* [Required tasks]:
1. In the article on Twin Cities apps, what percentage of the iTunes Store take goes to a developer?
2. Render this sentence from the article on Twin Cities apps in Spanish: "A developer gets 70 percent of the take from the iTunes Store, so a popular app can bring in decent money."

He pointed to a Bloomington-based company called Nerdery Interactive Labs, a veritable factory of 70 developers who pair with clients who have an idea for an app but lack the technical know-how to create one. Its uncredited work includes apps for Delta Faucet and J.C. Penney.
"We get credit by having creative agencies come back to us for more business," said Mark Malmberg, the Nerdery's communication manager.
Grisgby is well placed to know the Twin Cities apps scene through Mobile Orchard (www.mobileorchard.com), which offers training and other resources to would-be app developers. But even he was unaware of some of the new apps spawned here.
One of them is the fun time-waster Younicorn, which transforms people from users' photos into unicorns. That's right -- humans with horns. Created by Minneapolis-based creative agency Mono, the 99-cent app has been downloaded 10,000 times in just two months and has become a hit on Facebook.
"We think it's probably struck a chord because it's fun and just odd enough to capture people's attention," the agency said by e-mail. "Plus it's super simple, something we believe in at Mono."
Pricing an app can be tricky. A developer gets 70 percent of the take from the iTunes Store, so a popular app can bring in decent money.
"You can earn a sustainable middle-class living doing iPhone apps that have some real substance to them," Grigsby said.
But independent developers also want to be noticed. Mike Howard of Woodbury-based Midnight Martian says the free version of his addictive game Moonlight Mahjong has been downloaded more than 1 million times since its July 2008 release, adding only that the paid version has sold "obviously a fraction of that."
Pricing is "partly about getting people's attention, and partly about letting them try something before they buy," Howard said. "So it's a combination economic and altruistic motive. If it's done right, everybody wins. I can testify that it's pretty challenging to get it exactly right, though."

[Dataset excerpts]
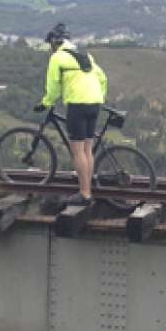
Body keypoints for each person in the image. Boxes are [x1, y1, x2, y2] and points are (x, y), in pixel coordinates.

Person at [37, 23, 108, 205]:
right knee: (87, 149)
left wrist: (46, 103)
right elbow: (102, 78)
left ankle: (84, 194)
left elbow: (53, 86)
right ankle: (88, 189)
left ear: (54, 42)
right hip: (94, 103)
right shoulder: (86, 55)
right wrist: (99, 96)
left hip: (78, 104)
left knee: (77, 152)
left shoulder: (58, 57)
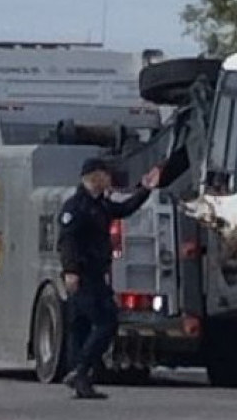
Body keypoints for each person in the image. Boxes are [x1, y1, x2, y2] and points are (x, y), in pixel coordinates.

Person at [57, 158, 160, 399]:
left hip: (96, 274)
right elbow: (67, 241)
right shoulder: (77, 206)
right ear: (93, 177)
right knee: (106, 322)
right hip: (82, 275)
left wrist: (145, 189)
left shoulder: (100, 204)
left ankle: (81, 379)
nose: (109, 178)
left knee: (81, 326)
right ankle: (80, 370)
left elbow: (124, 210)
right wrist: (70, 271)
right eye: (105, 174)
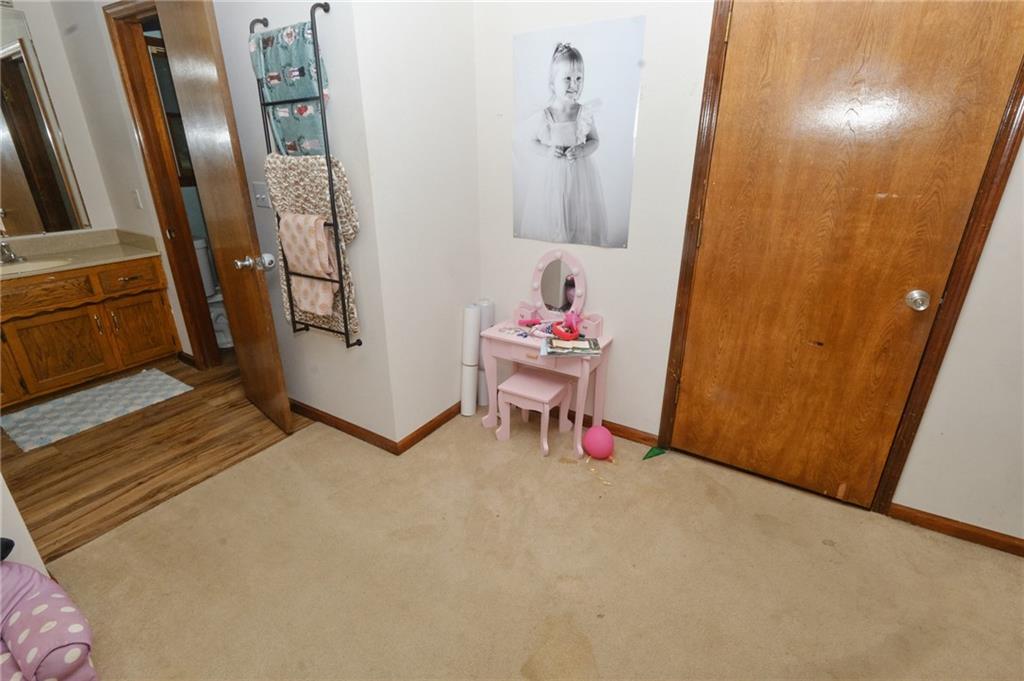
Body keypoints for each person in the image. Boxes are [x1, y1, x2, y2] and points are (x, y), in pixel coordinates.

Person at [518, 43, 608, 246]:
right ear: (552, 82)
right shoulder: (545, 115)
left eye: (579, 78)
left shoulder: (584, 113)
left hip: (579, 176)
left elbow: (595, 140)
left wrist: (583, 149)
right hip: (552, 177)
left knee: (577, 212)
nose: (574, 84)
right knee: (554, 212)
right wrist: (548, 150)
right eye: (567, 78)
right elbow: (531, 142)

* [Answers]:
1. 70 percent

2. Un desarrollador recibe el 70 por ciento de lo recaudado en la iTunes Store, así que una aplicación popular puede generar bastante dinero.